• **WHAT THE EXERCISE ASKS**: Rewrite the entries below, replacing "pixels" with "px" everywhere and leaving everything else unchanged.

━━━━━ PROVIDED ENTRIES

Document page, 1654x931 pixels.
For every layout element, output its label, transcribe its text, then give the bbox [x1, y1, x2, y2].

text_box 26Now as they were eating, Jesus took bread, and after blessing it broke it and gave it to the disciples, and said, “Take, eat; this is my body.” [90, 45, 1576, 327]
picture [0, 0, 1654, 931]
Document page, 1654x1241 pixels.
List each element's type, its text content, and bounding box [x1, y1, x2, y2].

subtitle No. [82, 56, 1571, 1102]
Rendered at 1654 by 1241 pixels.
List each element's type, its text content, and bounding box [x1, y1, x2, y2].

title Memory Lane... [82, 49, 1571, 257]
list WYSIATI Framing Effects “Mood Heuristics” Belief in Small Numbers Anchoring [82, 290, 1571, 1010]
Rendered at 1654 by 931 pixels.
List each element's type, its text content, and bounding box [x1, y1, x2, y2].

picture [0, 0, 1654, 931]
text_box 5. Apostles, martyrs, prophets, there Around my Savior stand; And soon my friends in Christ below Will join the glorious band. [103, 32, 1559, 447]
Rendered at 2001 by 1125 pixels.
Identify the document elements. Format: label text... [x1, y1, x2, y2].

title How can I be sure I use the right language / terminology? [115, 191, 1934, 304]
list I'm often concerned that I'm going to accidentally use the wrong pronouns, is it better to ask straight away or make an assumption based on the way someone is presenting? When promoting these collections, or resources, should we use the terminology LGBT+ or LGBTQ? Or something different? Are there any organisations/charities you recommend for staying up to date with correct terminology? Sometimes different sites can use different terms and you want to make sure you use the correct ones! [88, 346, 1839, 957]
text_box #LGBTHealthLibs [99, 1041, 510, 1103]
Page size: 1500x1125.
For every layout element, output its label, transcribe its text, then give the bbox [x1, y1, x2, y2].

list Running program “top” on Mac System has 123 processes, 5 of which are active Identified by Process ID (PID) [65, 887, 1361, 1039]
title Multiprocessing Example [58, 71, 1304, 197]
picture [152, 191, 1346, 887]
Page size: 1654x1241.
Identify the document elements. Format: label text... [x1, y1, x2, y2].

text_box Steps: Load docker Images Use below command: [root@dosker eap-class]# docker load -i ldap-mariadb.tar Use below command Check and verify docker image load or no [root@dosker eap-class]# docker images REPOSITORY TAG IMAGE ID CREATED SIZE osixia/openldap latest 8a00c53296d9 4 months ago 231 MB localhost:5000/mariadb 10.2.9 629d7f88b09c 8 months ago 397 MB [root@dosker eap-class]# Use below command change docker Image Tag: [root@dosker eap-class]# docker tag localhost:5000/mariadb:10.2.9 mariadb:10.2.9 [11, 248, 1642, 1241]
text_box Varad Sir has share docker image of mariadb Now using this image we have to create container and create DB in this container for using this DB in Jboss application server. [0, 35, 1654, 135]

━━━━━━━━━━

• **ANSWER TO THE PROBLEM**:
Document page, 1654x931 px.
For every layout element, output its label, transcribe its text, then give the bbox [x1, y1, x2, y2].

text_box 26Now as they were eating, Jesus took bread, and after blessing it broke it and gave it to the disciples, and said, “Take, eat; this is my body.” [90, 45, 1576, 327]
picture [0, 0, 1654, 931]
Document page, 1654x1241 px.
List each element's type, its text content, and bounding box [x1, y1, x2, y2].

subtitle No. [82, 56, 1571, 1102]
Rendered at 1654 by 1241 px.
List each element's type, its text content, and bounding box [x1, y1, x2, y2].

title Memory Lane... [82, 49, 1571, 257]
list WYSIATI Framing Effects “Mood Heuristics” Belief in Small Numbers Anchoring [82, 290, 1571, 1010]
Rendered at 1654 by 931 px.
List each element's type, its text content, and bounding box [x1, y1, x2, y2].

picture [0, 0, 1654, 931]
text_box 5. Apostles, martyrs, prophets, there Around my Savior stand; And soon my friends in Christ below Will join the glorious band. [103, 32, 1559, 447]
Rendered at 2001 by 1125 px.
Identify the document elements. Format: label text... [x1, y1, x2, y2].

title How can I be sure I use the right language / terminology? [115, 191, 1934, 304]
list I'm often concerned that I'm going to accidentally use the wrong pronouns, is it better to ask straight away or make an assumption based on the way someone is presenting? When promoting these collections, or resources, should we use the terminology LGBT+ or LGBTQ? Or something different? Are there any organisations/charities you recommend for staying up to date with correct terminology? Sometimes different sites can use different terms and you want to make sure you use the correct ones! [88, 346, 1839, 957]
text_box #LGBTHealthLibs [99, 1041, 510, 1103]
Page size: 1500x1125.
For every layout element, output its label, transcribe its text, then give the bbox [x1, y1, x2, y2].

list Running program “top” on Mac System has 123 processes, 5 of which are active Identified by Process ID (PID) [65, 887, 1361, 1039]
title Multiprocessing Example [58, 71, 1304, 197]
picture [152, 191, 1346, 887]
Page size: 1654x1241.
Identify the document elements. Format: label text... [x1, y1, x2, y2].

text_box Steps: Load docker Images Use below command: [root@dosker eap-class]# docker load -i ldap-mariadb.tar Use below command Check and verify docker image load or no [root@dosker eap-class]# docker images REPOSITORY TAG IMAGE ID CREATED SIZE osixia/openldap latest 8a00c53296d9 4 months ago 231 MB localhost:5000/mariadb 10.2.9 629d7f88b09c 8 months ago 397 MB [root@dosker eap-class]# Use below command change docker Image Tag: [root@dosker eap-class]# docker tag localhost:5000/mariadb:10.2.9 mariadb:10.2.9 [11, 248, 1642, 1241]
text_box Varad Sir has share docker image of mariadb Now using this image we have to create container and create DB in this container for using this DB in Jboss application server. [0, 35, 1654, 135]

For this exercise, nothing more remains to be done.